*** Opening THE DATA ***

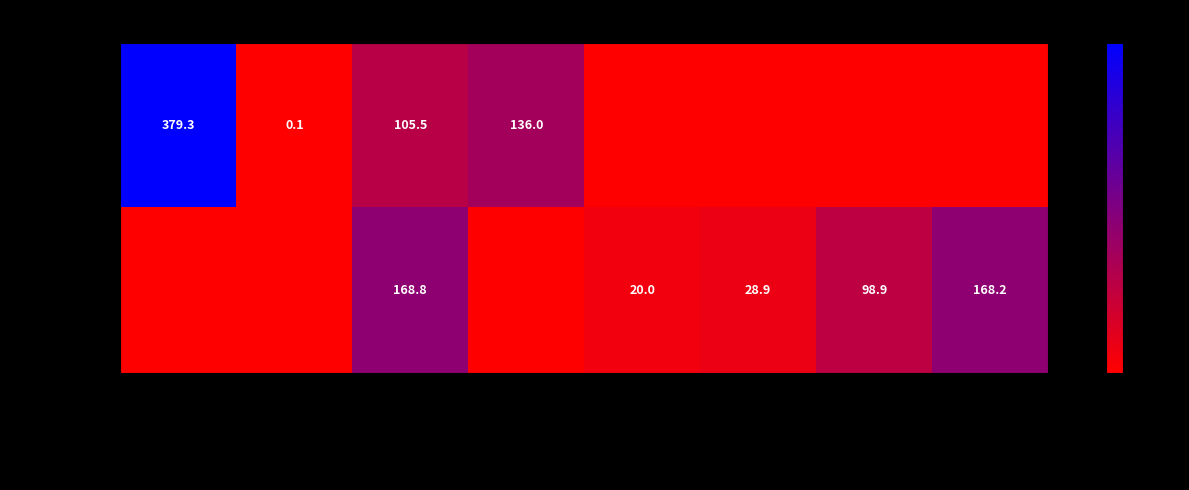

True or false: Обед has a value of 28.9 at Кукуруза.

True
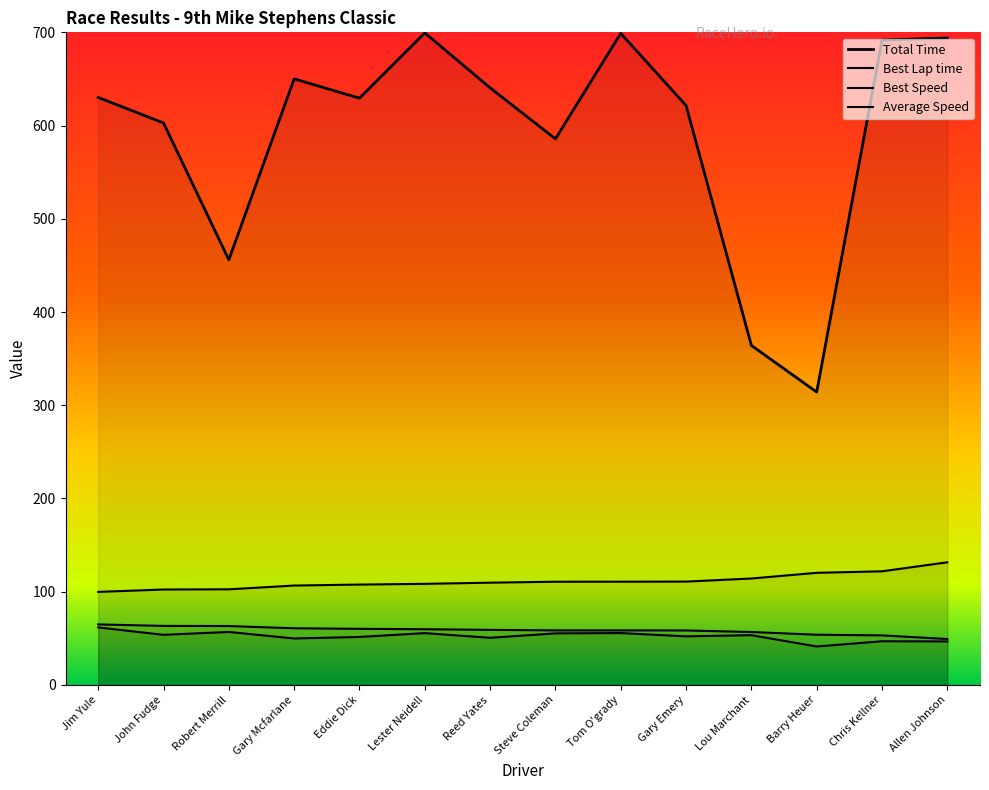

How many data points does each series have?

14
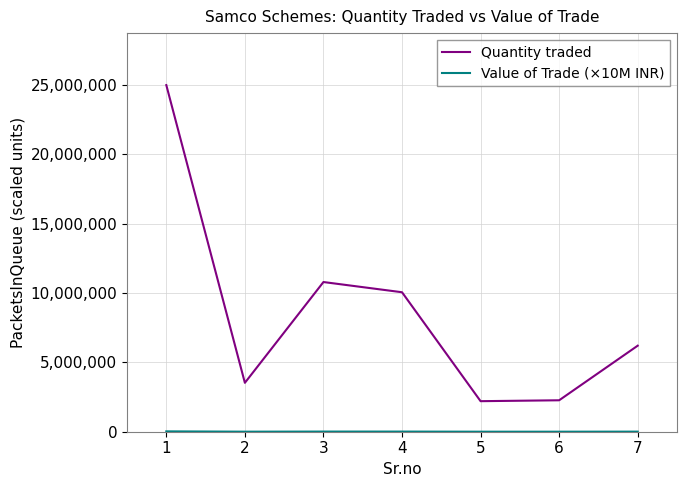

How many interior local valleys does the Quantity traded series have?

2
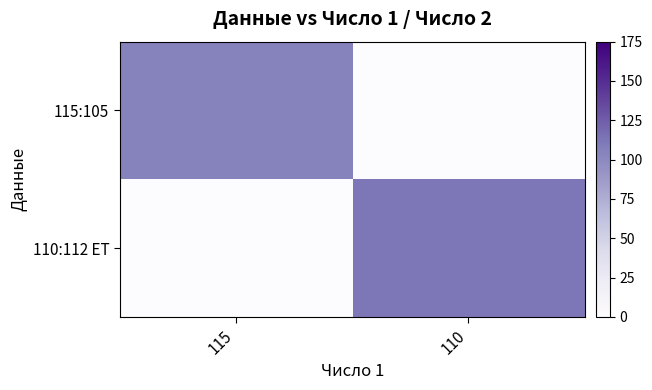

Which category has the highest value across all series?

110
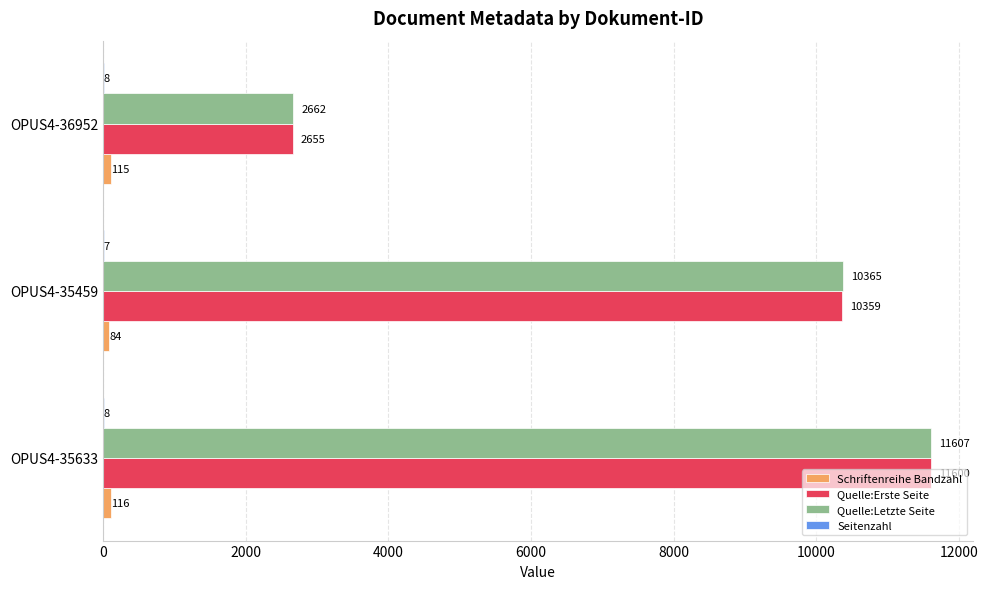

What is the sum of the Quelle:Erste Seite values at OPUS4-36952 and OPUS4-35459?

13014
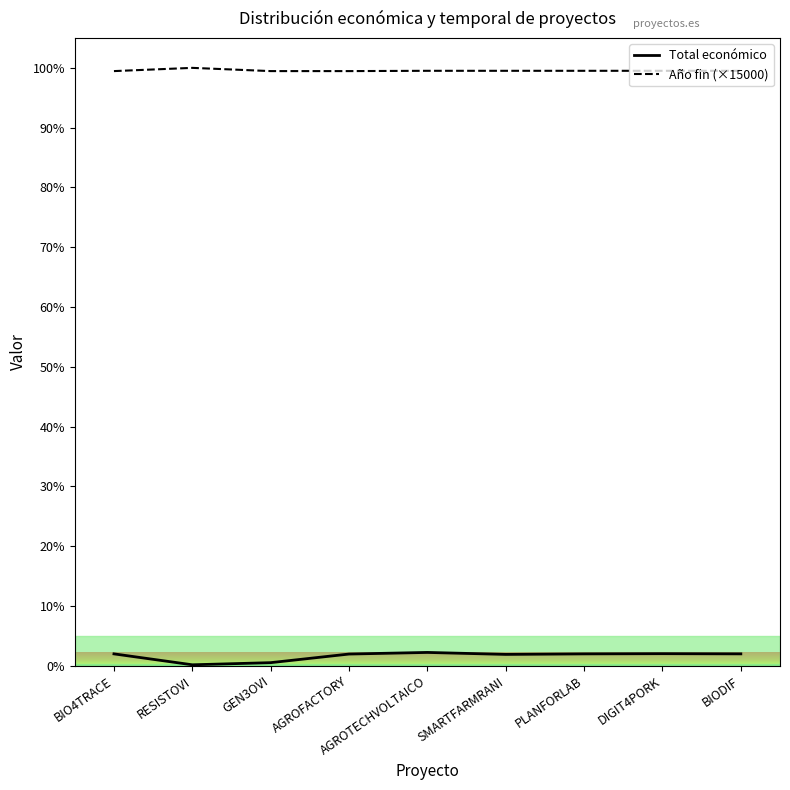

How many interior local peaks does the Total económico series have?

2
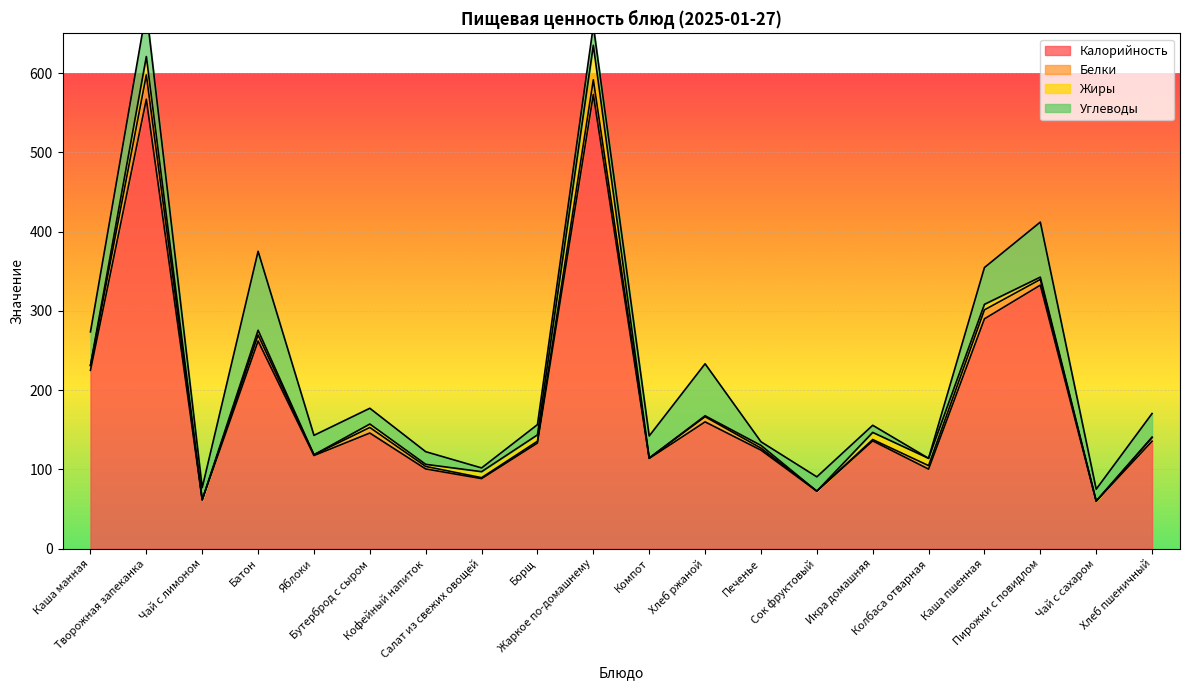

At which category does the chart reach its minimum across all series?

Сок фруктовый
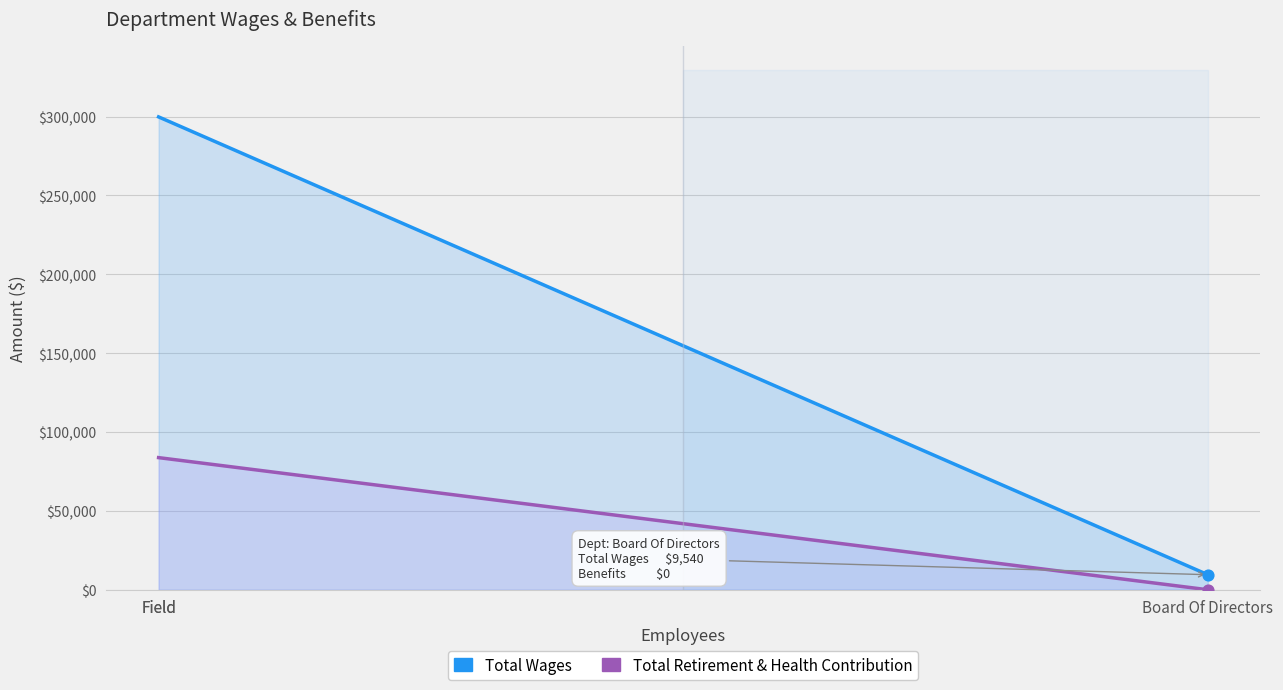

What is the total value across all series at Field?

383611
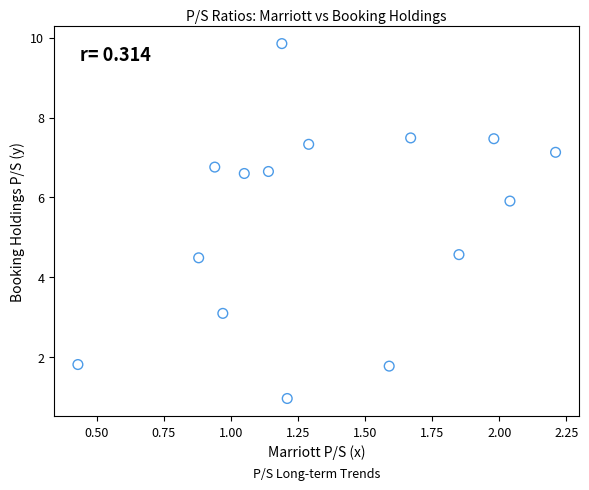

What is the range of X values (max minus min)?

1.8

*** Closing THE DATA ***

- [YOUR ASSIGNMENT]: Reproduce every record above word for word, omitting the pictures.

- [ANSWER TO THIS TASK]:
True or false: Обед has a value of 28.9 at Кукуруза.

True

How many data points does each series have?

14

How many interior local valleys does the Quantity traded series have?

2

Which category has the highest value across all series?

110

What is the sum of the Quelle:Erste Seite values at OPUS4-36952 and OPUS4-35459?

13014

How many interior local peaks does the Total económico series have?

2

At which category does the chart reach its minimum across all series?

Сок фруктовый

What is the total value across all series at Field?

383611

What is the range of X values (max minus min)?

1.8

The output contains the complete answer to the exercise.